Return the part of the parent letters about AP world that opens with the words containing "I am glad my" and closes with "(Parent letter 9)", copied word for word.

• _Text for analysis_:
___
I am glad my son took AP world.  He got the college experience and I think he learned more by falling and having to pick himself up.  He didn’t quit and stuck with it.  Now will he get a 3 on the test?  I don't know.  He did get his grade up to a C. At the end he did realize the tools were there for him to succeed he just didn’t use them and I am hoping he will not make that mistake again.  I think it was good to learn this lesson in High School instead of away from home at a college campus where there is so much more to distract you. (Parent letter 9)

 

Ok, so they can read but my son needed to learn that reading for content, detail, concepts and chronology is quite different from reading your favorite Harry Potter novel.   I hope he’s learned that you have to study where it’s quiet and where there’s no cell phone and there’s no laptop to be Face-booking or You-tubing on.  The importance of how to study and how much to study will become apparent.  It’s better that your student realizes this now well before their freshman year of college. (Parent letter 7)

 

How can a parent help their student?
___
• _Dataset excerpt_:
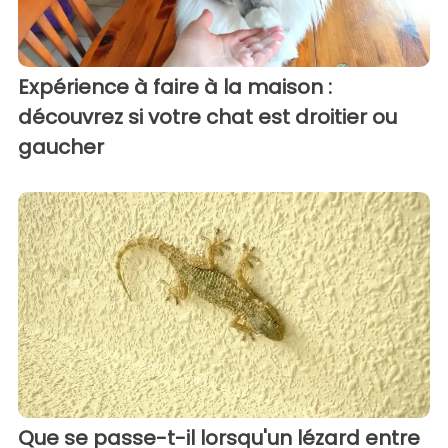
Expérience à faire à la maison :
découvrez si votre chat est droitier ou
gaucher
Que se passe-t-il lorsqu'un lézard entre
___
• _Response to this task_:
I am glad my son took AP world.  He got the college experience and I think he learned more by falling and having to pick himself up.  He didn’t quit and stuck with it.  Now will he get a 3 on the test?  I don't know.  He did get his grade up to a C. At the end he did realize the tools were there for him to succeed he just didn’t use them and I am hoping he will not make that mistake again.  I think it was good to learn this lesson in High School instead of away from home at a college campus where there is so much more to distract you. (Parent letter 9)